La monstruosité, d’abord, n’a pas de visage. Paradoxalement. Puisque, justement, le monstre est celui dont le visage, ou toute autre partie du corps, en raison de sa différence, surcroît ou déficit d’organe, attire l’attention. Sans visage. Car si on la juge ainsi, c’est que cet écart éclaire la partialité du regard, dévoile un regard sommé par l’habitude, un regard rendu aveugle par le besoin de conformation. Ce visage absent, on l’appelle peur de l’inconnu, peur de l’autre. Mais voilà que le réel enfin dompté, le caractère monstrueux persiste. C’est que la monstruosité ne mesure pas seulement l’écart avec la norme, elle est également l’exagération sémantique d’un jugement de goût.
D’abord ne pas voir. Ensuite, découvrir que ce qui se dresse devant soi est anormal. Enfin porter un jugement sur ce que l’on voit. Sans monstre, on ne verrait rien. C’est la morale de cette histoire qu’enseigne le latin : monstrum (qui dérive du verbe monere : avertir, éclairer, inspirer) désigne un objet de caractère exceptionnel, un être de caractère surnaturel. Le monstre est certes contre nature, il n’en aide pas moins à voir. Etrange dialectique de l’invisible devenu trop visible.
Le monstre qui sommeille en moi avait enfin l’occasion de s’épancher. Dans mon univers bien réglé, le monstre assoupi alléché par l’odeur d’une présence inconnue... Ah !, bégonia, précieux bégonia, inquiétant bégonia.

Commentaires

Mon nom vous dit quelque chose ? Ne vous souvient-il pas de m'avoir rencontrée chez les Schwob, dans leur appart surchauffé plein de plantes carnivores et de peaux de bêtes ? Je vous avait dit alors que mon rêve était d'écrire un journal qui s'autodétruirait à chaque lunaison. Je vois que mon idée à fait un petit feuillu, mais je ne vous réclame pas de royalties vu que la lune vient d'effacer tout ce qui précède

Ecrit par : Monelle | 14.02.2006

Tu causes bien, catimini, mais regarde un peu mieux dans mon miroir: tu crois vraiment que tu n'as pas de visage ?

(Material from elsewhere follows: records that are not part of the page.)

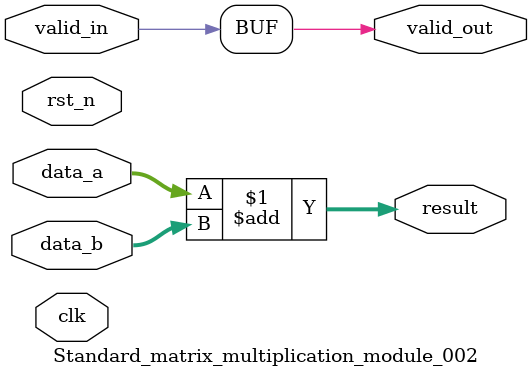
<source format=v>

module Standard_matrix_multiplication_module_002 (
    input clk,
    input rst_n,
    input valid_in,
    output valid_out,
    // Add specific ports based on operator type
    input [31:0] data_a,
    input [31:0] data_b,
    output [31:0] result
);

    // Module implementation would go here
    // This is a template - actual implementation depends on the operator
    
        // Matrix multiplication placeholder
    // Actual implementation would require systolic array or similar
    assign result = data_a + data_b; // Simplified
    assign valid_out = valid_in;

endmodule

</source>
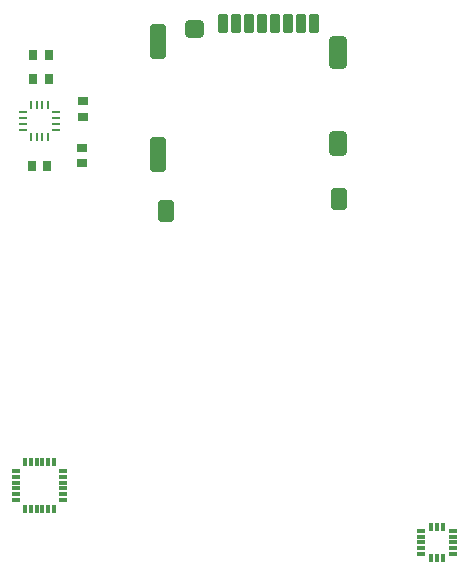
<source format=gtp>
G75*
G70*
%OFA0B0*%
%FSLAX24Y24*%
%IPPOS*%
%LPD*%
%AMOC8*
5,1,8,0,0,1.08239X$1,22.5*
%
%ADD10C,0.0157*%
%ADD11C,0.0305*%
%ADD12C,0.0276*%
%ADD13R,0.0118X0.0315*%
%ADD14R,0.0315X0.0118*%
%ADD15R,0.0110X0.0256*%
%ADD16R,0.0256X0.0110*%
%ADD17R,0.0276X0.0354*%
%ADD18R,0.0354X0.0276*%
D10*
X031347Y020765D02*
X031505Y020765D01*
X031505Y020291D01*
X031347Y020291D01*
X031347Y020765D01*
X031347Y020447D02*
X031505Y020447D01*
X031505Y020603D02*
X031347Y020603D01*
X031347Y020759D02*
X031505Y020759D01*
X031780Y020291D02*
X031938Y020291D01*
X031780Y020291D02*
X031780Y020765D01*
X031938Y020765D01*
X031938Y020291D01*
X031938Y020447D02*
X031780Y020447D01*
X031780Y020603D02*
X031938Y020603D01*
X031938Y020759D02*
X031780Y020759D01*
X032213Y020291D02*
X032371Y020291D01*
X032213Y020291D02*
X032213Y020765D01*
X032371Y020765D01*
X032371Y020291D01*
X032371Y020447D02*
X032213Y020447D01*
X032213Y020603D02*
X032371Y020603D01*
X032371Y020759D02*
X032213Y020759D01*
X032646Y020291D02*
X032804Y020291D01*
X032646Y020291D02*
X032646Y020765D01*
X032804Y020765D01*
X032804Y020291D01*
X032804Y020447D02*
X032646Y020447D01*
X032646Y020603D02*
X032804Y020603D01*
X032804Y020759D02*
X032646Y020759D01*
X033079Y020291D02*
X033237Y020291D01*
X033079Y020291D02*
X033079Y020765D01*
X033237Y020765D01*
X033237Y020291D01*
X033237Y020447D02*
X033079Y020447D01*
X033079Y020603D02*
X033237Y020603D01*
X033237Y020759D02*
X033079Y020759D01*
X033512Y020291D02*
X033670Y020291D01*
X033512Y020291D02*
X033512Y020765D01*
X033670Y020765D01*
X033670Y020291D01*
X033670Y020447D02*
X033512Y020447D01*
X033512Y020603D02*
X033670Y020603D01*
X033670Y020759D02*
X033512Y020759D01*
X033945Y020291D02*
X034103Y020291D01*
X033945Y020291D02*
X033945Y020765D01*
X034103Y020765D01*
X034103Y020291D01*
X034103Y020447D02*
X033945Y020447D01*
X033945Y020603D02*
X034103Y020603D01*
X034103Y020759D02*
X033945Y020759D01*
X034378Y020291D02*
X034536Y020291D01*
X034378Y020291D02*
X034378Y020765D01*
X034536Y020765D01*
X034536Y020291D01*
X034536Y020447D02*
X034378Y020447D01*
X034378Y020603D02*
X034536Y020603D01*
X034536Y020759D02*
X034378Y020759D01*
D11*
X035117Y019145D02*
X035423Y019145D01*
X035117Y019145D02*
X035117Y019943D01*
X035423Y019943D01*
X035423Y019145D01*
X035423Y019449D02*
X035117Y019449D01*
X035117Y019753D02*
X035423Y019753D01*
X030644Y020188D02*
X030318Y020188D01*
X030318Y020494D01*
X030644Y020494D01*
X030644Y020188D01*
X030644Y020492D02*
X030318Y020492D01*
X035117Y016252D02*
X035423Y016252D01*
X035117Y016252D02*
X035117Y016774D01*
X035423Y016774D01*
X035423Y016252D01*
X035423Y016556D02*
X035117Y016556D01*
D12*
X035163Y014407D02*
X035437Y014407D01*
X035163Y014407D02*
X035163Y014879D01*
X035437Y014879D01*
X035437Y014407D01*
X035437Y014682D02*
X035163Y014682D01*
X029689Y014013D02*
X029415Y014013D01*
X029415Y014485D01*
X029689Y014485D01*
X029689Y014013D01*
X029689Y014288D02*
X029415Y014288D01*
X029413Y015687D02*
X029139Y015687D01*
X029139Y016591D01*
X029413Y016591D01*
X029413Y015687D01*
X029413Y015962D02*
X029139Y015962D01*
X029139Y016237D02*
X029413Y016237D01*
X029413Y016512D02*
X029139Y016512D01*
X029139Y019446D02*
X029413Y019446D01*
X029139Y019446D02*
X029139Y020350D01*
X029413Y020350D01*
X029413Y019446D01*
X029413Y019721D02*
X029139Y019721D01*
X029139Y019996D02*
X029413Y019996D01*
X029413Y020271D02*
X029139Y020271D01*
D13*
X025817Y005887D03*
X025620Y005887D03*
X025423Y005887D03*
X025227Y005887D03*
X025030Y005887D03*
X024833Y005887D03*
X024833Y004313D03*
X025030Y004313D03*
X025227Y004313D03*
X025423Y004313D03*
X025620Y004313D03*
X025817Y004313D03*
X038378Y003702D03*
X038575Y003702D03*
X038772Y003702D03*
X038772Y002698D03*
X038575Y002698D03*
X038378Y002698D03*
D14*
X024538Y004608D03*
X024538Y004805D03*
X024538Y005002D03*
X024538Y005198D03*
X024538Y005395D03*
X024538Y005592D03*
X026112Y005592D03*
X026112Y005395D03*
X026112Y005198D03*
X026112Y005002D03*
X026112Y004805D03*
X026112Y004608D03*
X038044Y003594D03*
X038044Y003397D03*
X038044Y003200D03*
X038044Y003003D03*
X038044Y002806D03*
X039106Y002806D03*
X039106Y003003D03*
X039106Y003200D03*
X039106Y003397D03*
X039106Y003594D03*
D15*
X025620Y016711D03*
X025423Y016711D03*
X025227Y016711D03*
X025030Y016711D03*
X025030Y017789D03*
X025227Y017789D03*
X025423Y017789D03*
X025620Y017789D03*
D16*
X025864Y017545D03*
X025864Y017348D03*
X025864Y017152D03*
X025864Y016955D03*
X024786Y016955D03*
X024786Y017152D03*
X024786Y017348D03*
X024786Y017545D03*
D17*
X025119Y018650D03*
X025631Y018650D03*
X025631Y019450D03*
X025119Y019450D03*
X025069Y015750D03*
X025581Y015750D03*
D18*
X026725Y015844D03*
X026725Y016356D03*
X026775Y017394D03*
X026775Y017906D03*
M02*

</source>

Ecrit par : Monelle | 14.02.2006

Après le troisième avertissement, La Parque Monelle (celle qui montre tout) file au parc voir si tu y es

Ecrit par : Monelle | 14.02.2006

Le sommeil de la raison engendre des monstres, cette inquiétante gravure de Goya pourrait illustrer votre texte que je trouve très beau
.Je suppose que les compliments vous importunent, mais je ne sais rien dire d'autre que le fond de ma pensée.

Ecrit par : horticulteur cuistre | 14.02.2006

"Les enfants abritent mes petites lampes avec leurs mains et s’enferment. Ils s’enferment chacun avec sa lampe et un miroir. Et elle suffit pour leur montrer leur image dans le miroir."